**The records**.
== Segment start ==

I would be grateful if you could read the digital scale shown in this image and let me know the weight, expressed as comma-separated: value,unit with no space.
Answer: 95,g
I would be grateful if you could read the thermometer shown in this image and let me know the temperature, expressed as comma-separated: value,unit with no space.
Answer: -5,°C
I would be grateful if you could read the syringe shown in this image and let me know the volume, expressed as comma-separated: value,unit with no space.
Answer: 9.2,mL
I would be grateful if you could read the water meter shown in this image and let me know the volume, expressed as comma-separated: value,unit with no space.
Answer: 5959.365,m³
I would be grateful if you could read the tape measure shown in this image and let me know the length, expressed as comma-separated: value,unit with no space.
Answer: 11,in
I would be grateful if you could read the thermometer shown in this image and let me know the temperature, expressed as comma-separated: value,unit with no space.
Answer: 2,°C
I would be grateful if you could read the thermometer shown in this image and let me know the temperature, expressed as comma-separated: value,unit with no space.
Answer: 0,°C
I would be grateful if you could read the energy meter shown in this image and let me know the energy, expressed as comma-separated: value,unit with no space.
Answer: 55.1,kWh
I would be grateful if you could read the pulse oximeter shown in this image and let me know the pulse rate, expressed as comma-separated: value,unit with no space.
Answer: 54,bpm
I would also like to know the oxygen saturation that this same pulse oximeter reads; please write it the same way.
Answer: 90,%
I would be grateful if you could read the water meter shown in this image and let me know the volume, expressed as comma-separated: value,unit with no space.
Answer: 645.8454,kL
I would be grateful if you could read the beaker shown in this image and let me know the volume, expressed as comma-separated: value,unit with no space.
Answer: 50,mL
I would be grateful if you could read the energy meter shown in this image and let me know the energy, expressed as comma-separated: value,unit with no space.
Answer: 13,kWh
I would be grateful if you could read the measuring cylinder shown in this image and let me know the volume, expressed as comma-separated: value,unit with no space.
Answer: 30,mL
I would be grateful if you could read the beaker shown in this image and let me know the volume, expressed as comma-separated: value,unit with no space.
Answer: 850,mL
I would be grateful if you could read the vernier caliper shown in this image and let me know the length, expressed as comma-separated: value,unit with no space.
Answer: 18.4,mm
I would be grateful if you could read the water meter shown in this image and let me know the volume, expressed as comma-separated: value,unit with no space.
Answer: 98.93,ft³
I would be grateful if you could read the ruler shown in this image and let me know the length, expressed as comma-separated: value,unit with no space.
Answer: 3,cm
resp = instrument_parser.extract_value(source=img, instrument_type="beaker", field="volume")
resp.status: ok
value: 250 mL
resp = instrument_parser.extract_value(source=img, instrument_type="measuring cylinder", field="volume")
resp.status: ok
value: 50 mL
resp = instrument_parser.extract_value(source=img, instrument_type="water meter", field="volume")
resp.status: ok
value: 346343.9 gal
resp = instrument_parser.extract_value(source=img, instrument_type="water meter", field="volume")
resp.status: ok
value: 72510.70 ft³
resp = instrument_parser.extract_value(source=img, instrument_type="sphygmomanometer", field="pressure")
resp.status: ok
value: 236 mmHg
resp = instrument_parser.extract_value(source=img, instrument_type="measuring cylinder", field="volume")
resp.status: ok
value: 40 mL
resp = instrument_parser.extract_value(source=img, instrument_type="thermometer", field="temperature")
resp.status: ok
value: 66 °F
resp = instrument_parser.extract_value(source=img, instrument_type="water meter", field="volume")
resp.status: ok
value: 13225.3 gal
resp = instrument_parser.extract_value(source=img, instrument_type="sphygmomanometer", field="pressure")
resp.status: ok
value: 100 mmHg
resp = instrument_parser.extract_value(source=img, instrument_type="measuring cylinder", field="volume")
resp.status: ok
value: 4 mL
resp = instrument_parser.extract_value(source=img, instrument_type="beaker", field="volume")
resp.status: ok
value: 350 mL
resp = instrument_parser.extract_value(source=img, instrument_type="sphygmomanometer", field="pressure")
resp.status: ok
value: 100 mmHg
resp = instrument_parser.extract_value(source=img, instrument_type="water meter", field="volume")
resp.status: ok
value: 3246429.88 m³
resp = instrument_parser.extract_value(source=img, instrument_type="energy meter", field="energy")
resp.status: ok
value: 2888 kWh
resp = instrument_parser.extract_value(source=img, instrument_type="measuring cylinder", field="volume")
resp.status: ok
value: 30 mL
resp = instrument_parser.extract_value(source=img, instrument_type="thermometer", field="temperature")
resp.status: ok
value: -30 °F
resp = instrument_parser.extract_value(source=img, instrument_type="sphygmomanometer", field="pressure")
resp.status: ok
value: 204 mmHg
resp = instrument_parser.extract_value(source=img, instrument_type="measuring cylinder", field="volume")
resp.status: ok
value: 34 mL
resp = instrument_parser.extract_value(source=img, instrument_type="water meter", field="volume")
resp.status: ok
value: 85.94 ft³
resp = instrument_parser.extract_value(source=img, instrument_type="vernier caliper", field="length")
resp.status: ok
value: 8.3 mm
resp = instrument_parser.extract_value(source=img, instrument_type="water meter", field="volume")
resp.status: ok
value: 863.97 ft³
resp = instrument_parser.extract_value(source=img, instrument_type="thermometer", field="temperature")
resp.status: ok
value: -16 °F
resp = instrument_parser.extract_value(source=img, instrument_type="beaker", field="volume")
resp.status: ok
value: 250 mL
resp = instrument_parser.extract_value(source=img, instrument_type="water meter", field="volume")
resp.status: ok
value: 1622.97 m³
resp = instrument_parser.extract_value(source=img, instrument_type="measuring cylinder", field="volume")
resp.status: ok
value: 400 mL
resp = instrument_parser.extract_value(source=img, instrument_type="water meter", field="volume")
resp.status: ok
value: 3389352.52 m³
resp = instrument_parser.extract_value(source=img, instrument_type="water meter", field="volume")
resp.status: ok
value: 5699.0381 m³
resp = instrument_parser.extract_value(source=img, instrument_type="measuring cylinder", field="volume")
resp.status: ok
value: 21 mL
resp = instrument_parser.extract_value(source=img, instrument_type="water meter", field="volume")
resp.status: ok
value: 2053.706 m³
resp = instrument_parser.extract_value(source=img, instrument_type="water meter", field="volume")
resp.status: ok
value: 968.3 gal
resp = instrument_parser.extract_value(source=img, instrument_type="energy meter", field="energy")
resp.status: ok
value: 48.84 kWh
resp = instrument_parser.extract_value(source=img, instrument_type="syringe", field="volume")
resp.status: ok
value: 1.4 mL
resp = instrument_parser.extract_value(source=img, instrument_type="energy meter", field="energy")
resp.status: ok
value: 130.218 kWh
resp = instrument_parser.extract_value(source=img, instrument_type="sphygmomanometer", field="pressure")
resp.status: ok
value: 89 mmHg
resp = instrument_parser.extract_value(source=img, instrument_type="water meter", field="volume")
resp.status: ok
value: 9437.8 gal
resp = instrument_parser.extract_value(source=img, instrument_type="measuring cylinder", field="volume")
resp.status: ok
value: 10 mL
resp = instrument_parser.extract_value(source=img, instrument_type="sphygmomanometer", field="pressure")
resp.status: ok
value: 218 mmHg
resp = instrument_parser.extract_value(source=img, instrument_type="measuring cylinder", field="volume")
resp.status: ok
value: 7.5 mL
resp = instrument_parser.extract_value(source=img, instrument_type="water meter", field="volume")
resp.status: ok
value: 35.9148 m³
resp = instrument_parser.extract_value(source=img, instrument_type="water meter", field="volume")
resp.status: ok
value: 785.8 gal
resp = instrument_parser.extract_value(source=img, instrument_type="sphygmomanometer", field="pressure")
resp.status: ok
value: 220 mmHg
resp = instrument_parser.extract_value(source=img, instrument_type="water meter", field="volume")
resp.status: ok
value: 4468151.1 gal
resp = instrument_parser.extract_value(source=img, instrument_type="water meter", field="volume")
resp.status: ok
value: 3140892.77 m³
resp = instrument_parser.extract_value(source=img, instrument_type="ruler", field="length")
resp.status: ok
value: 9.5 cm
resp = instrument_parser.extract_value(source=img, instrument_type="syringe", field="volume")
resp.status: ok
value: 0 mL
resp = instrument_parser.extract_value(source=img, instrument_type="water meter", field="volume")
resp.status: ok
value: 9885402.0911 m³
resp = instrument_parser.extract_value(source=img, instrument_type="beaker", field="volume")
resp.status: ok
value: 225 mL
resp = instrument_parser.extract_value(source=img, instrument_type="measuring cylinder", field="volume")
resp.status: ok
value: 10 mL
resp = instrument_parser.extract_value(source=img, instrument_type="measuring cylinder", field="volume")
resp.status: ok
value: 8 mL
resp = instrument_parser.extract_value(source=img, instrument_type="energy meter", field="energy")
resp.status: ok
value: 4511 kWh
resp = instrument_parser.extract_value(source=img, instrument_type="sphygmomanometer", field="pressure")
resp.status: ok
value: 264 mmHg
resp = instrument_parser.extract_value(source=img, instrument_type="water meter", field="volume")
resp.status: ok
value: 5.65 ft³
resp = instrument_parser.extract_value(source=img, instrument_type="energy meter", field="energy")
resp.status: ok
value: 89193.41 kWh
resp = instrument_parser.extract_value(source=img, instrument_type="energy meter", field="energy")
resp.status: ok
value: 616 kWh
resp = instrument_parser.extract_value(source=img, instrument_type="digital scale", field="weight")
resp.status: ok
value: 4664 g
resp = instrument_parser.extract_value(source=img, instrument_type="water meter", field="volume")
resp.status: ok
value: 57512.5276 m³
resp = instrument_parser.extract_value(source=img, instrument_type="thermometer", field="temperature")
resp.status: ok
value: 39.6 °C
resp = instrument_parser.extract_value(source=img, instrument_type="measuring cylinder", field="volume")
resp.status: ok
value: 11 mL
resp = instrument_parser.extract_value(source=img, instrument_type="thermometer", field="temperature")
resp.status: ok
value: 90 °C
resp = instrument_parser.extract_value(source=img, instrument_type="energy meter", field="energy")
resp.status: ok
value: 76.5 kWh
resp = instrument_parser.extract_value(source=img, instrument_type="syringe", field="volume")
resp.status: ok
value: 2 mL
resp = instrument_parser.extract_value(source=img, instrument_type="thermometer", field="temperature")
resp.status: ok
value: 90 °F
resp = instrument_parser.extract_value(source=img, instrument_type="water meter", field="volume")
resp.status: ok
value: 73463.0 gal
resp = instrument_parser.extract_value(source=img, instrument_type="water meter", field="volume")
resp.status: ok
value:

== Segment end ==

**Exercise prompt**. Return every line of the records above that contains the word "ruler", copying each one in full.

**Answer to this task**.
I would be grateful if you could read the ruler shown in this image and let me know the length, expressed as comma-separated: value,unit with no space.
resp = instrument_parser.extract_value(source=img, instrument_type="ruler", field="length")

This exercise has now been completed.